## Task to complete
Restate every line of the data word for word, except for the images.

## Exercise data
* * * * * * * * *

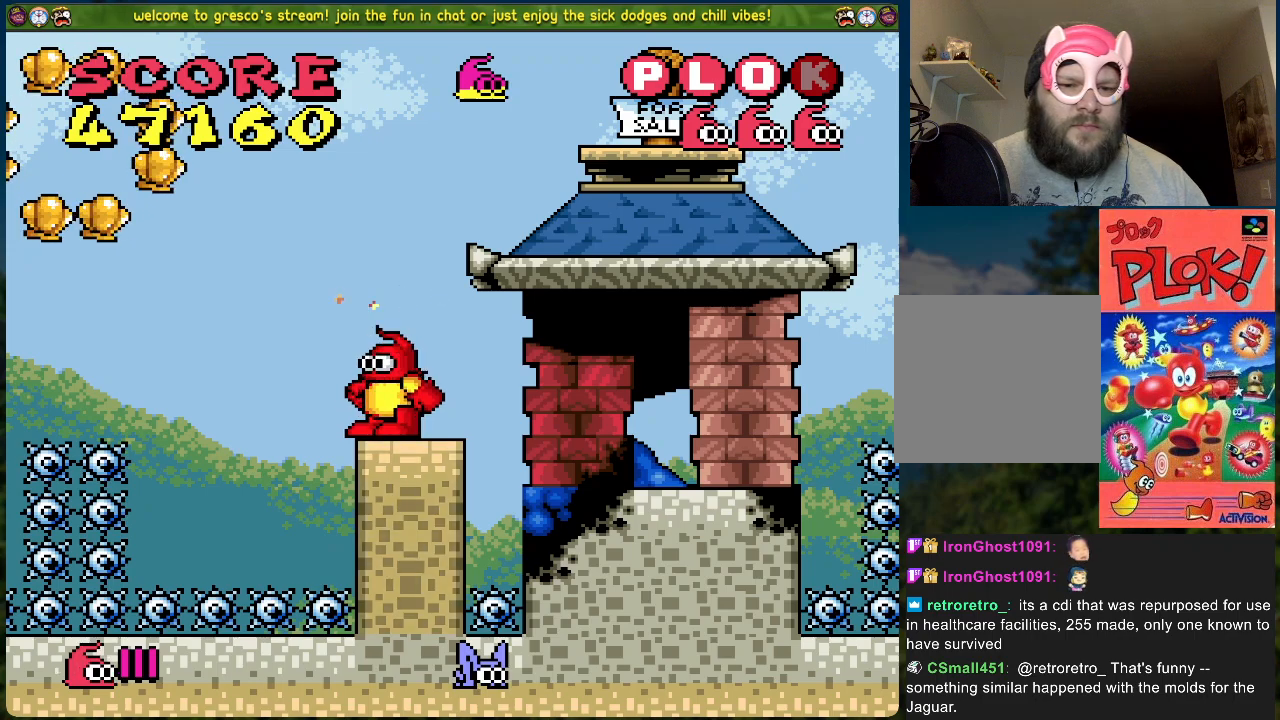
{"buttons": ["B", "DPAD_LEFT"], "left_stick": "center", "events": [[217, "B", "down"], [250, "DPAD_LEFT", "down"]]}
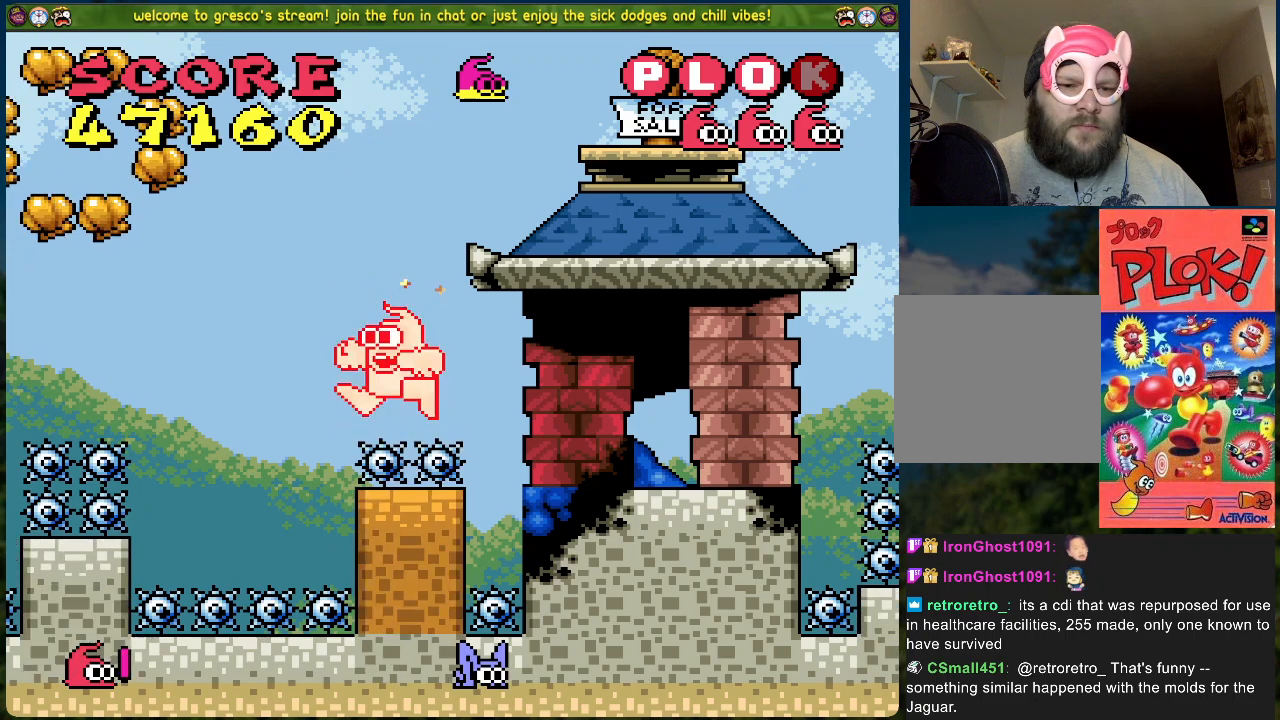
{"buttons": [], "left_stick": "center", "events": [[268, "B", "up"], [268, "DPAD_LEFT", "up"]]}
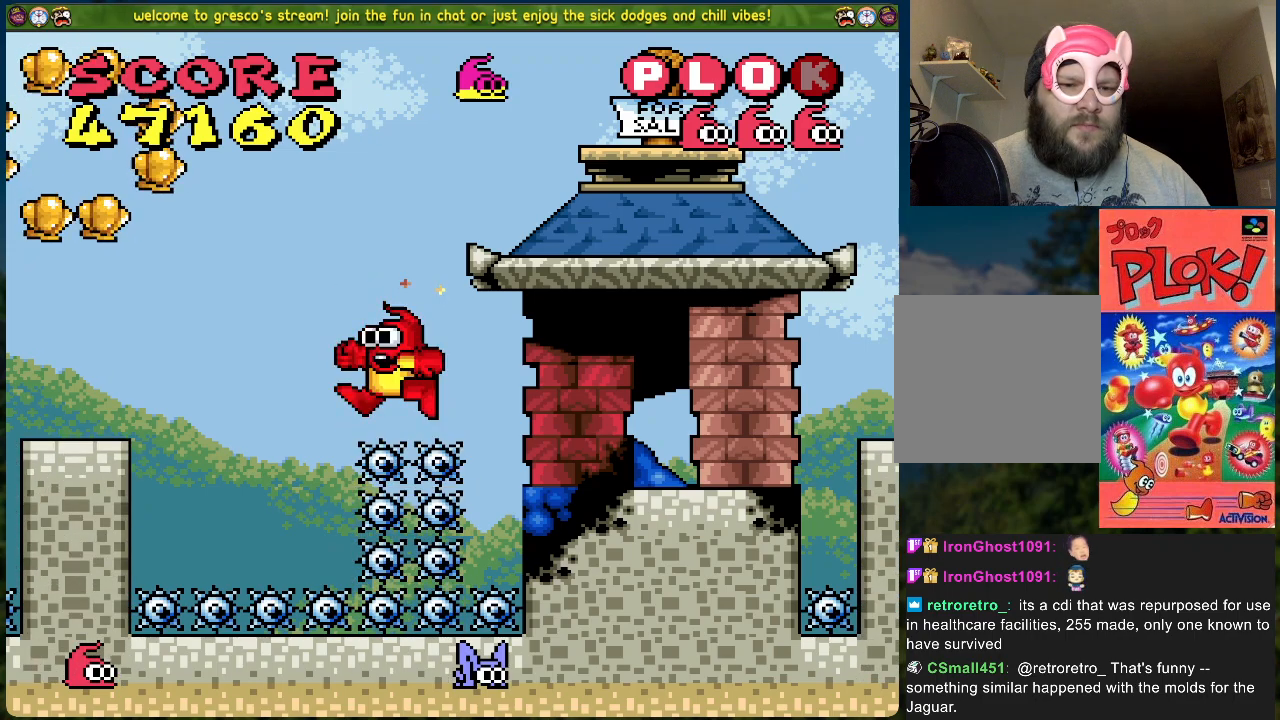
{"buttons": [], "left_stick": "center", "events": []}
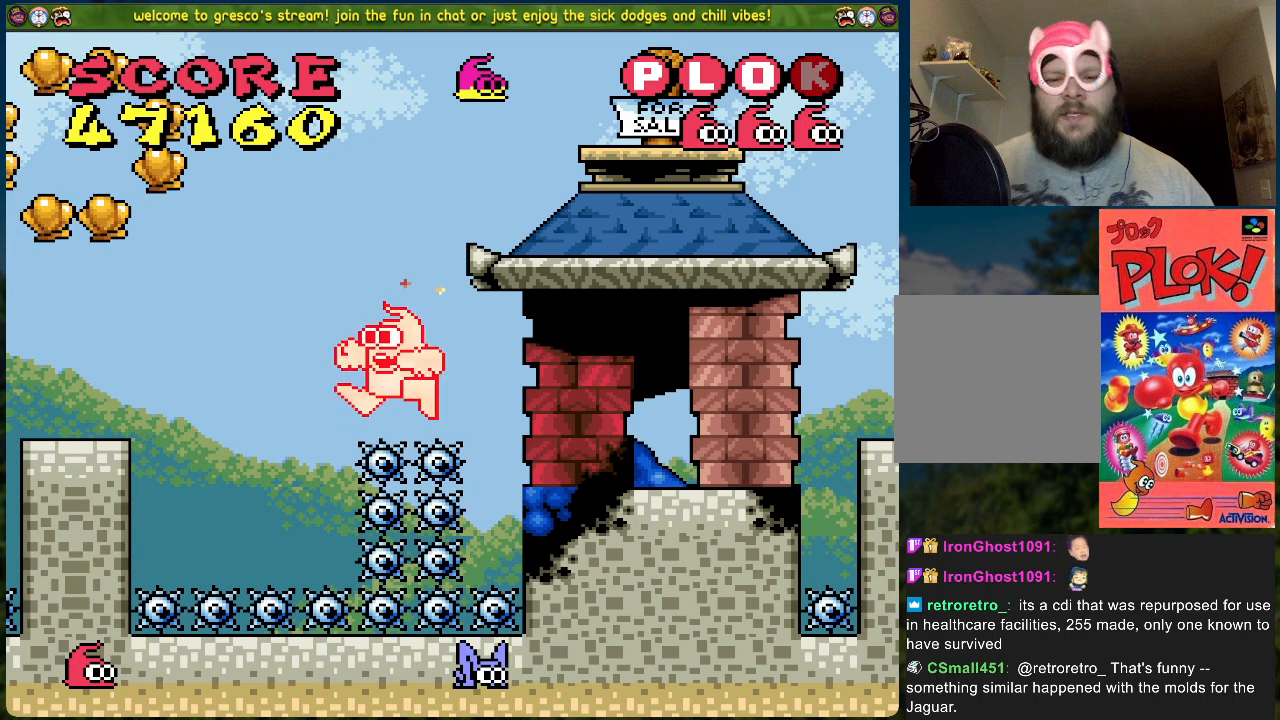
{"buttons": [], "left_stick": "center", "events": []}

* * * * * * * * *

## Answer below
{"buttons": ["B", "DPAD_LEFT"], "left_stick": "center", "events": [[217, "B", "down"], [250, "DPAD_LEFT", "down"]]}
{"buttons": [], "left_stick": "center", "events": [[268, "B", "up"], [268, "DPAD_LEFT", "up"]]}
{"buttons": [], "left_stick": "center", "events": []}
{"buttons": [], "left_stick": "center", "events": []}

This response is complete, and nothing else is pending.